NP001 is designed to reduce excessive inflammation by targeting innate immune cells called macrophages. Its goal is to reset these cells into a noninflammatory state, thereby lowering the activation of other immune cells and slowing ALS progression.
In the two clinical trials, a Phase 2a (NCT01281631) and a Phase 2b (NCT02794857) study (completed in 2012 and 2017, respectively), NP001 was given via intravenous, or into-the-vein, infusions over six months. Participants received infusions over three to five consecutive days each month, for 20 infusions in total.
Although early data indicated that NP001 failed to show benefits overall, the therapy did slow disease progression and preserved lung function in ALS patients with high levels of inflammation.
Best benefits seen when infusion treatment given at higher 2 mg/kg dose
The survival study now examined 268 patients, entering the Phase 2a and 2b trials at ages 80 and younger (mean age, 56), who were treated with NP001 or given a placebo for six months Each treated participant received at least one dose of NP001 at either 1 mg/kg or 2 mg/kg dose.
In the overall population, patients treated with the 2 mg/kg dose of NP001 lived a median of 4.8 months longer than those in the placebo group (2.7 vs. 2.3 years). Among patients 65 and younger, median survival extended to 10.8 months over placebo in the high-dose group (3.3 vs. 2.4 years). No differences were observed in the 1 mg/kg group or in older patients.
“Adding another year of life — to continue enjoying favorite activities and spending time with loved ones — could be tremendously impactful for people living with ALS and their families,” said Ari Azhir, PhD, founder and CEO of Neuvivo.
In another study, titled “Systemic Innate Immune System Restoration as a Therapeutic Approach for Neurodegenerative Disease: Effects of NP001 on Amyotrophic Lateral Sclerosis (ALS) Progression,” which was also published in Biomedicine, researchers reported survival and lung function data based on certain biomarker levels.

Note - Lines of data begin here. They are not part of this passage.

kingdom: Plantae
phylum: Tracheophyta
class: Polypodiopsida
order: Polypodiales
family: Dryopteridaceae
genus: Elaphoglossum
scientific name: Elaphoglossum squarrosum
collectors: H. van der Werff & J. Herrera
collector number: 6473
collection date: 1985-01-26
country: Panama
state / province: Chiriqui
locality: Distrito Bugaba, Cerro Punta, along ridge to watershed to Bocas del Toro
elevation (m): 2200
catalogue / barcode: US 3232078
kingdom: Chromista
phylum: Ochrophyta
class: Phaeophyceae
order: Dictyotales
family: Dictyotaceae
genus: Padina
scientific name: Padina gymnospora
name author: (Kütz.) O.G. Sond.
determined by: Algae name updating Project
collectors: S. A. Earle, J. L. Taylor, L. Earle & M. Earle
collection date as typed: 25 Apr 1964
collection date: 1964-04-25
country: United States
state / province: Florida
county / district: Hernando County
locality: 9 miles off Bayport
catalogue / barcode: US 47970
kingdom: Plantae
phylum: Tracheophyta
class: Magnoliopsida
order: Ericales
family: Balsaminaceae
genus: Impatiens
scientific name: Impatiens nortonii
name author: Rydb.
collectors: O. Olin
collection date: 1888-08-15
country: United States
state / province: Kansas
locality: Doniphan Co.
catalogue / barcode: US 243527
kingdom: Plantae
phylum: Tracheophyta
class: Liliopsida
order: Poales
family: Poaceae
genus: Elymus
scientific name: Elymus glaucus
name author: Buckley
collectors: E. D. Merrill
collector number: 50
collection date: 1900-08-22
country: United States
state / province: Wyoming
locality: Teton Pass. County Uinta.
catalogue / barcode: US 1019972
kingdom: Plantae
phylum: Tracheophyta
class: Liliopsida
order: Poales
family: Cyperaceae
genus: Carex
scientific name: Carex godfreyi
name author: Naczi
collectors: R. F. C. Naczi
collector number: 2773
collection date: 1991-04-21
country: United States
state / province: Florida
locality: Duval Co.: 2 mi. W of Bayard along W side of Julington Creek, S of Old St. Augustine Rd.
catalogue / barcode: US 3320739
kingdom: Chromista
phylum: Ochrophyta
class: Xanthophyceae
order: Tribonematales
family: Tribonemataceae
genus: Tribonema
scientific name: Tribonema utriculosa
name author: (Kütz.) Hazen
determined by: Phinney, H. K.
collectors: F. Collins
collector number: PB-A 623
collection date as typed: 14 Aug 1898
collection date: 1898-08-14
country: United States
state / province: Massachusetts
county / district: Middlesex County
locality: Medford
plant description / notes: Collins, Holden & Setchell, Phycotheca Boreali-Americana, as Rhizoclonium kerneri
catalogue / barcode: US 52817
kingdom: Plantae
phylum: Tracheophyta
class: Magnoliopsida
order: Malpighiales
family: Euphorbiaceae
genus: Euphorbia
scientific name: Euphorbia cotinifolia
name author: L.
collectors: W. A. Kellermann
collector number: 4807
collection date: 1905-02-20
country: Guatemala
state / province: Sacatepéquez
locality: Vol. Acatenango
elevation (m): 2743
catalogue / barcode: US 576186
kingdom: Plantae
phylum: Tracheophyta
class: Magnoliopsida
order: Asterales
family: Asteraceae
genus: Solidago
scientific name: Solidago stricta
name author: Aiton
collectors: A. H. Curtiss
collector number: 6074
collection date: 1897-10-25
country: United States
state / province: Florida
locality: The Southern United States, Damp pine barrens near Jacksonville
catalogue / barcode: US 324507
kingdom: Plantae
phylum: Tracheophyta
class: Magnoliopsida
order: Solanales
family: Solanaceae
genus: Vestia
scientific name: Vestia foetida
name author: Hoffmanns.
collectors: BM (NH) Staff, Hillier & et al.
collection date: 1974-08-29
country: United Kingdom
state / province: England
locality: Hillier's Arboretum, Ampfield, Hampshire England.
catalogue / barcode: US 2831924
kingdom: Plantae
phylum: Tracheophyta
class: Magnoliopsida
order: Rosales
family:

The analysis specifically focused on patients with moderate levels of inflammation at the study’s start (baseline), as indicated by the blood levels of C-reactive protein (CRP) above 1.13 milligrams per liter and low creatinine levels. While creatinine levels are often used as a marker of kidney function, low creatinine levels also can reflect ongoing inflammation due to CRP consuming muscle mass.
Among these patients, median overall survival was extended by 17.1 months in those treated with a 2 mg/kg NP001 dose, compared with patients given a placebo (45.5 vs. 28.4 months). Moreover, this treated group of patients had a 46.7% slower rate of lung function decline.
Trials’ findings support potential to put immune system ‘back into balance’
“The current study reports, for the first time, that the diseased innate immune system can be put back into balance, allowing, in the case of ALS, almost a year and a half in extended survival after just six months of intermittent therapy,” the researchers concluded.
“In addition to the new data suggesting an extended survival benefit for people aged 21-65, NP001 is also the first ALS treatment that has been shown to preserve lung function, a major cause of morbidity and mortality in ALS patients,” McGrath said.
The FDA previously granted NP001 orphan drug and fast-track designations for ALS, which the company can leverage to shorten the time taken for an approval decision by the agency.
“We will continue to work closely with the FDA throughout the review process to move NP001 toward a potential regulatory approval as quickly and efficiently as possible,” said Matthew Davis, MD, chief medical officer of Neuvivo.